Transcribe, exactly and without pictures, the lines below from the line with "Wie kann ich mich schützen" to the line with "جانشین پلیس راه اعلام", both ends included, and no others.

-- Opening Marker --

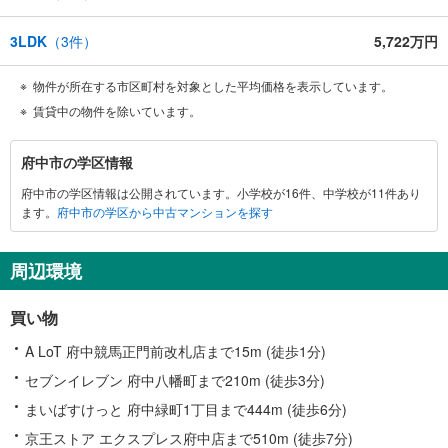
3LDK
（
3
件）
5,722万円
物件が所在する市区町村を対象とした平均価格を表示しています。
賃貸中の物件を除いています。
府
府中市の学区情報
中
府中市の学区情報は公開されています。小学校が16件、中学校が11件あり
市
ます。
府中市の学区から中古マンションを探す
に
関
す
周辺環境
る
情
買い物
報
A LoT 府中競馬正門前改札店まで15m (徒歩1分)
セブンイレブン 府中八幡町まで210m (徒歩3分)
まいばすけっと 府中緑町1丁目まで444m (徒歩6分)
京王ストア エクスプレス府中店まで510m (徒歩7分)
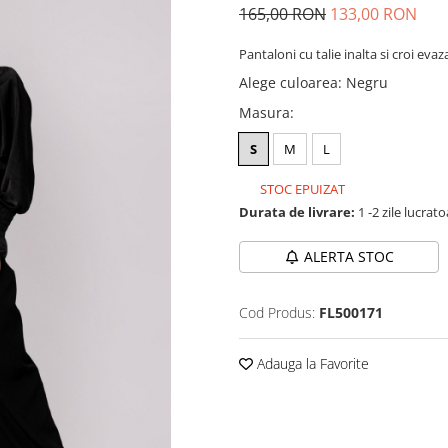
165,00 RON
133,00 RON
Pantaloni cu talie inalta si croi evaz
Alege culoarea
:
Negru
Masura
:
S
M
L
STOC EPUIZAT
Durata de livrare:
1 -2 zile lucrat
ALERTA STOC
Cod Produs:
FL500171
Adauga la Favorite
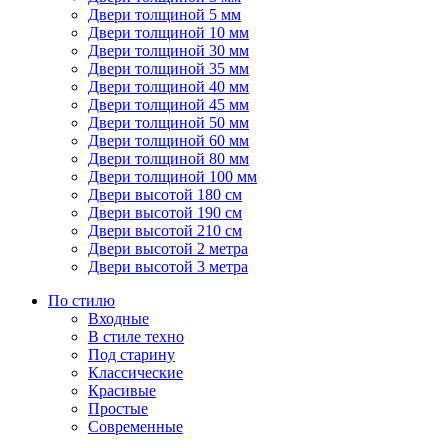
Двери толщиной 5 мм
Двери толщиной 10 мм
Двери толщиной 30 мм
Двери толщиной 35 мм
Двери толщиной 40 мм
Двери толщиной 45 мм
Двери толщиной 50 мм
Двери толщиной 60 мм
Двери толщиной 80 мм
Двери толщиной 100 мм
Двери высотой 180 см
Двери высотой 190 см
Двери высотой 210 см
Двери высотой 2 метра
Двери высотой 3 метра
По стилю
Входные
В стиле техно
Под старину
Классические
Красивые
Простые
Современные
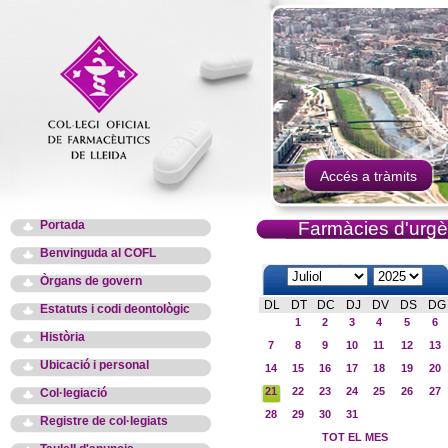
Accés a tràmits
Portada
Farmàcies d'urgè
Benvinguda al COFL
Òrgans de govern
DL
DT
DC
DJ
DV
DS
DG
Estatuts i codi deontològic
1
2
3
4
5
6
Història
7
8
9
10
11
12
13
Ubicació i personal
14
15
16
17
18
19
20
21
22
23
24
25
26
27
Col·legiació
28
29
30
31
Registre de col·legiats
TOT EL MES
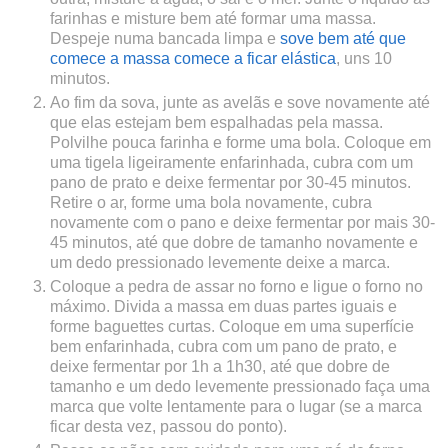
farinhas e misture bem até formar uma massa.
Despeje numa bancada limpa e
sove bem até que
comece a massa comece a ficar elástica
, uns 10
minutos.
Ao fim da sova, junte as avelãs e sove novamente até
que elas estejam bem espalhadas pela massa.
Polvilhe pouca farinha e forme uma bola. Coloque em
uma tigela ligeiramente enfarinhada, cubra com um
pano de prato e deixe fermentar por 30-45 minutos.
Retire o ar, forme uma bola novamente, cubra
novamente com o pano e deixe fermentar por mais 30-
45 minutos, até que dobre de tamanho novamente e
um dedo pressionado levemente deixe a marca.
Coloque a pedra de assar no forno e ligue o forno no
máximo. Divida a massa em duas partes iguais e
forme baguettes curtas. Coloque em uma superfície
bem enfarinhada, cubra com um pano de prato, e
deixe fermentar por 1h a 1h30, até que dobre de
tamanho e um dedo levemente pressionado faça uma
marca que volte lentamente para o lugar (se a marca
ficar desta vez, passou do ponto).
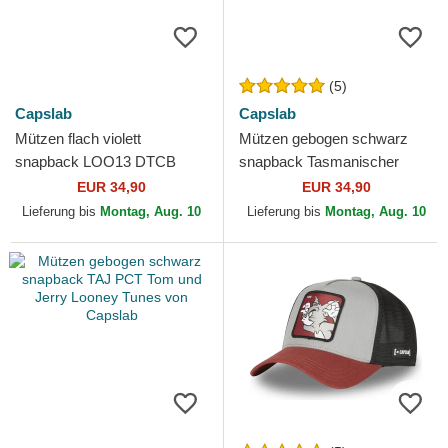
(5)
Capslab
Capslab
Mützen flach violett
Mützen gebogen schwarz
snapback LOO13 DTCB
snapback Tasmanischer
Kojote Looney Tunes von
Teufel Looney Tunes von
EUR 34,90
EUR 34,90
Capslab
Capslab
Lieferung bis
Montag, Aug. 10
Lieferung bis
Montag, Aug. 10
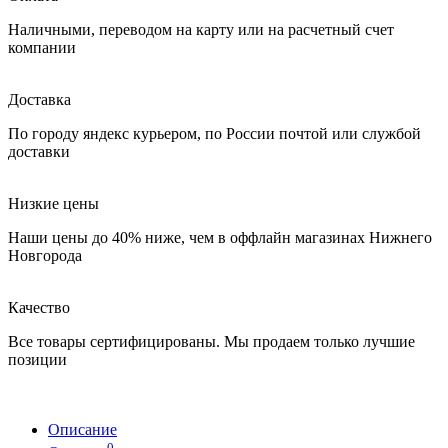
Наличными, переводом на карту или на расчетный счет
компании
Доставка
По городу яндекс курьером, по России почтой или службой
доставки
Низкие цены
Наши цены до 40% ниже, чем в оффлайн магазинах Нижнего
Новгорода
Качество
Все товары сертифицированы. Мы продаем только лучшие
позиции
Описание
0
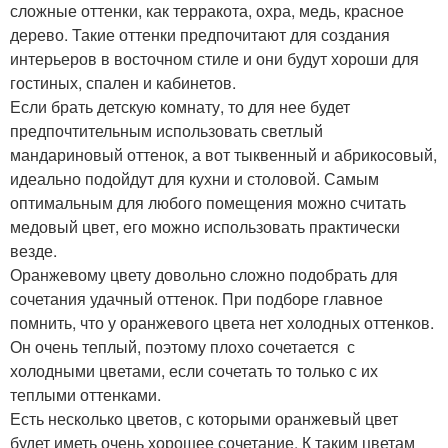
сложные оттенки, как терракота, охра, медь, красное
дерево. Такие оттенки предпочитают для создания
интерьеров в восточном стиле и они будут хороши для
гостиных, спален и кабинетов.
Если брать детскую комнату, то для нее будет
предпочтительным использовать светлый
мандариновый оттенок, а вот тыквенный и абрикосовый,
идеально подойдут для кухни и столовой. Самым
оптимальным для любого помещения можно считать
медовый цвет, его можно использовать практически
везде.
Оранжевому цвету довольно сложно подобрать для
сочетания удачный оттенок. При подборе главное
помнить, что у оранжевого цвета нет холодных оттенков.
Он очень теплый, поэтому плохо сочетается с
холодными цветами, если сочетать то только с их
теплыми оттенками.
Есть несколько цветов, с которыми оранжевый цвет
будет иметь очень хорошее сочетание. К таким цветам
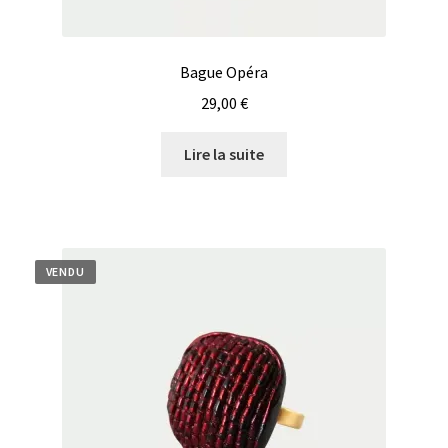
Bague Opéra
29,00
€
Lire la suite
VENDU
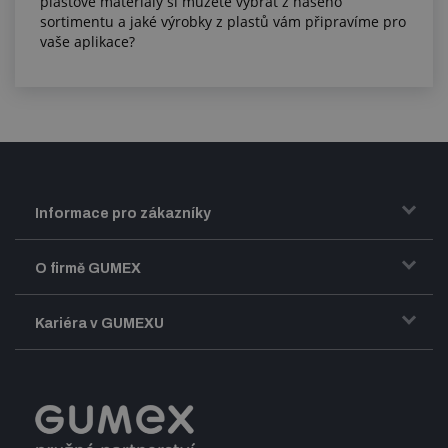
plastové materiály si můžete vybrat z našeho
sortimentu a jaké výrobky z plastů vám připravíme pro
vaše aplikace?
Informace pro zákazníky
Doprava a zasílání zboží
O firmě GUMEX
Obchodní podmínky
Představení firmy GUMEX
Kariéra v GUMEXU
Fakturace DPH
Certifikace ISO
Dobře sladěný pracovní tým
Registrace a spolupráce
Úpravy na míru a montáže
Volná pracovní místa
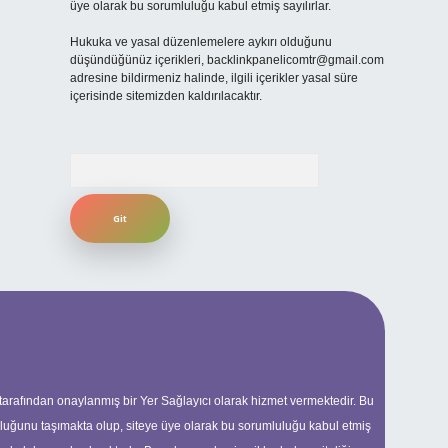
üye olarak bu sorumluluğu kabul etmiş sayılırlar.
Hukuka ve yasal düzenlemelere aykırı olduğunu
düşündüğünüz içerikleri,
backlinkpanelicomtr@gmail.com
adresine bildirmeniz halinde, ilgili içerikler yasal süre
içerisinde sitemizden kaldırılacaktır.
Arama
 tarafından onaylanmış bir Yer Sağlayıcı olarak hizmet vermektedir. Bu
uluğunu taşımakta olup, siteye üye olarak bu sorumluluğu kabul etmiş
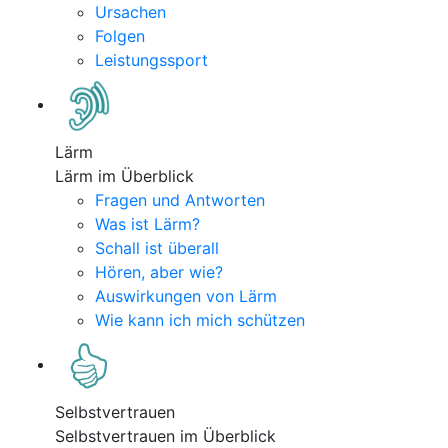
Ursachen
Folgen
Leistungssport
Lärm
Lärm im Überblick
Fragen und Antworten
Was ist Lärm?
Schall ist überall
Hören, aber wie?
Auswirkungen von Lärm
Wie kann ich mich schützen
Selbstvertrauen
Selbstvertrauen im Überblick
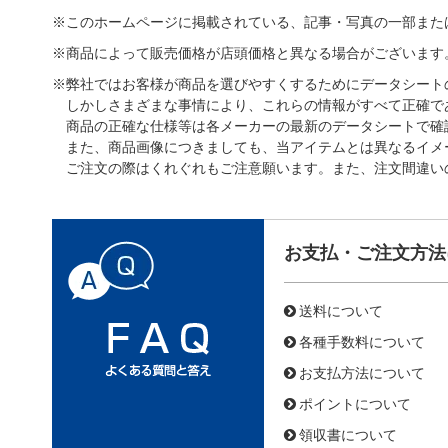
※このホームページに掲載されている、記事・写真の一部また
※商品によって販売価格が店頭価格と異なる場合がございます
※弊社ではお客様が商品を選びやすくするためにデータシート
しかしさまざまな事情により、これらの情報がすべて正確で
商品の正確な仕様等は各メーカーの最新のデータシートで確
また、商品画像につきましても、当アイテムとは異なるイメ
ご注文の際はくれぐれもご注意願います。また、注文間違い
お支払・ご注文方法
送料について
各種手数料について
お支払方法について
ポイントについて
領収書について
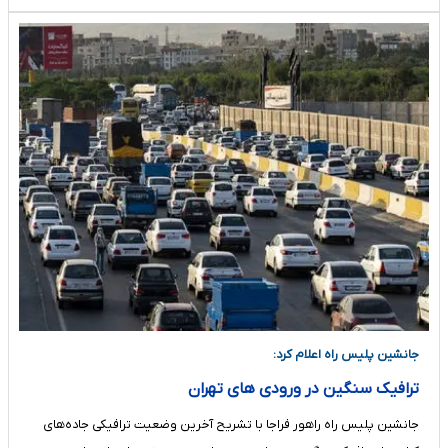
جانشین پلیس راه اعلام کرد:
ترافیک سنگین در ورودی های تهران
جانشین پلیس راه راهور فراجا با تشریح آخرین وضعیت ترافیکی جاده‌های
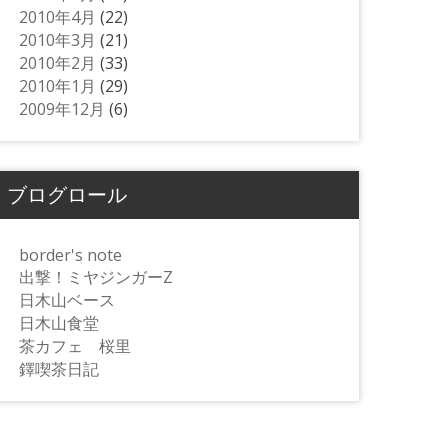
2010年4月
(22)
2010年3月
(21)
2010年2月
(33)
2010年1月
(29)
2009年12月
(6)
ブログロール
border's note
出撃！ミヤジンガーZ
日木山ベース
日木山食堂
茶カフェ 桜里
鐸喫茶日記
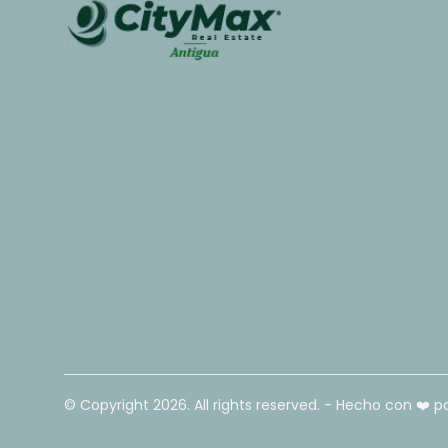
© Copyright
2026
. All rights reserved. - Hecho con ❤️ p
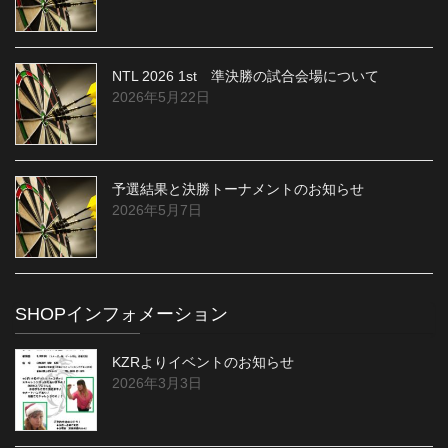
NTL 2026 1st 準決勝の試合会場について
2026年5月22日
予選結果と決勝トーナメントのお知らせ
2026年5月7日
SHOPインフォメーション
KZRよりイベントのお知らせ
2026年3月3日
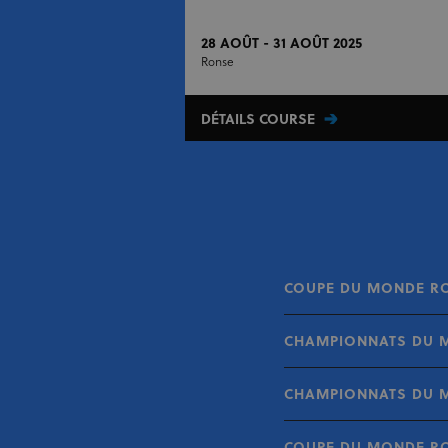
28 AOÛT - 31 AOÛT 2025
Ronse
DÉTAILS COURSE
COUPE DU MONDE RO
CHAMPIONNATS DU M
CHAMPIONNATS DU MO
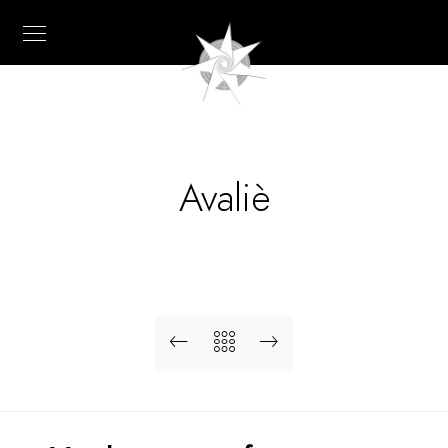
Avaliè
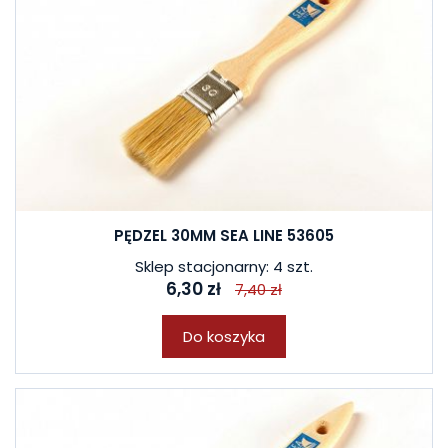
PĘDZEL 30MM SEA LINE 53605
Sklep stacjonarny: 4 szt.
6,30 zł
7,40 zł
Do koszyka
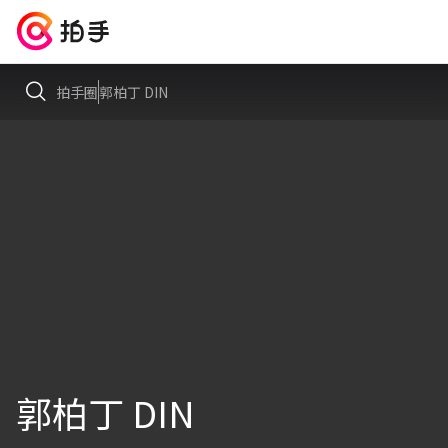
拍手圈
郭柏丁 DIN
郭柏丁 DIN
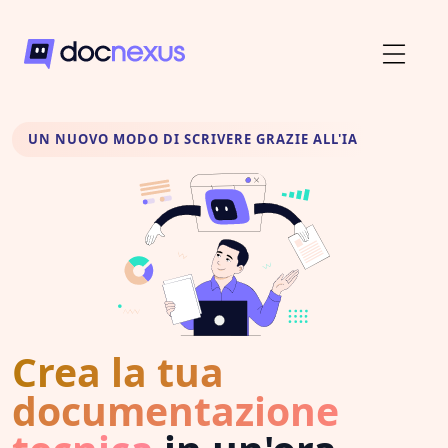
UN NUOVO MODO DI SCRIVERE GRAZIE ALL'IA
Crea la tua
documentazione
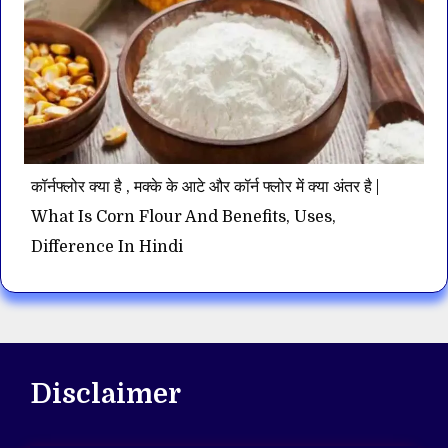
कॉर्नफ्लोर क्या है , मक्के के आटे और कॉर्न फ्लोर में क्या अंतर है |
What Is Corn Flour And Benefits, Uses,
Difference In Hindi
Disclaimer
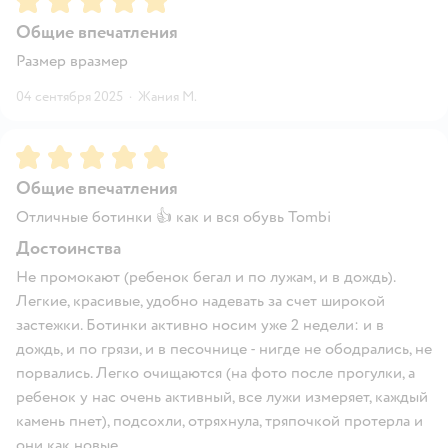
Общие впечатления
Размер вразмер
04 сентября 2025
·
Жания М.
Рейтинг:
5
Общие впечатления
Отличные ботинки 👍 как и вся обувь Tombi
Достоинства
Не промокают (ребенок бегал и по лужам, и в дождь).
Легкие, красивые, удобно надевать за счет широкой
застежки. Ботинки активно носим уже 2 недели: и в
дождь, и по грязи, и в песочнице - нигде не ободрались, не
порвались. Легко очищаются (на фото после прогулки, а
ребенок у нас очень активный, все лужи измеряет, каждый
камень пнет), подсохли, отряхнула, тряпочкой протерла и
они как новые.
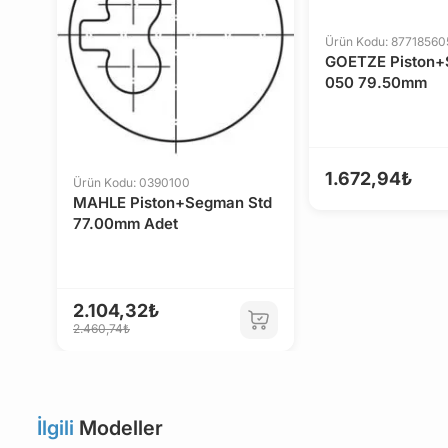
Ürün Kodu: 8771856
GOETZE Piston
050 79.50mm
1.672,94₺
Ürün Kodu: 0390100
MAHLE Piston+Segman Std
77.00mm Adet
2.104,32₺
2.460,74₺
İlgili
Modeller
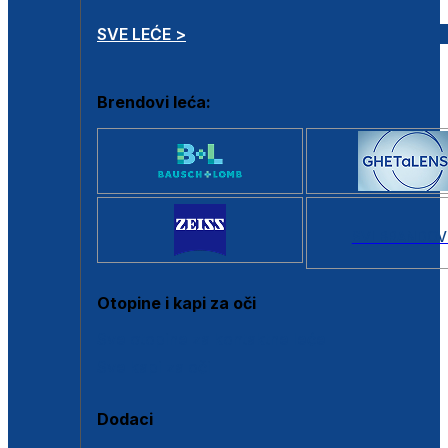
SVE LEĆE >
Brendovi leća:
SVI BRANDOV
Otopine i kapi za oči
Sve otopine za kontaktne leće
Sve kapi za oči
Dodaci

-- Closing Marker --

* Response:
Wie kann ich mich schützen
Selbstvertrauen
Selbstvertrauen im Überblick
※このホームページに掲載されている、記事・写真の一部また
※商品によって販売価格が店頭価格と異なる場合がございます
※弊社ではお客様が商品を選びやすくするためにデータシート
しかしさまざまな事情により、これらの情報がすべて正確で
商品の正確な仕様等は各メーカーの最新のデータシートで確
また、商品画像につきましても、当アイテムとは異なるイメ
ご注文の際はくれぐれもご注意願います。また、注文間違い
お支払・ご注文方法
送料について
各種手数料について
お支払方法について
ポイントについて
領収書について
جانشین پلیس راه اعلام کرد:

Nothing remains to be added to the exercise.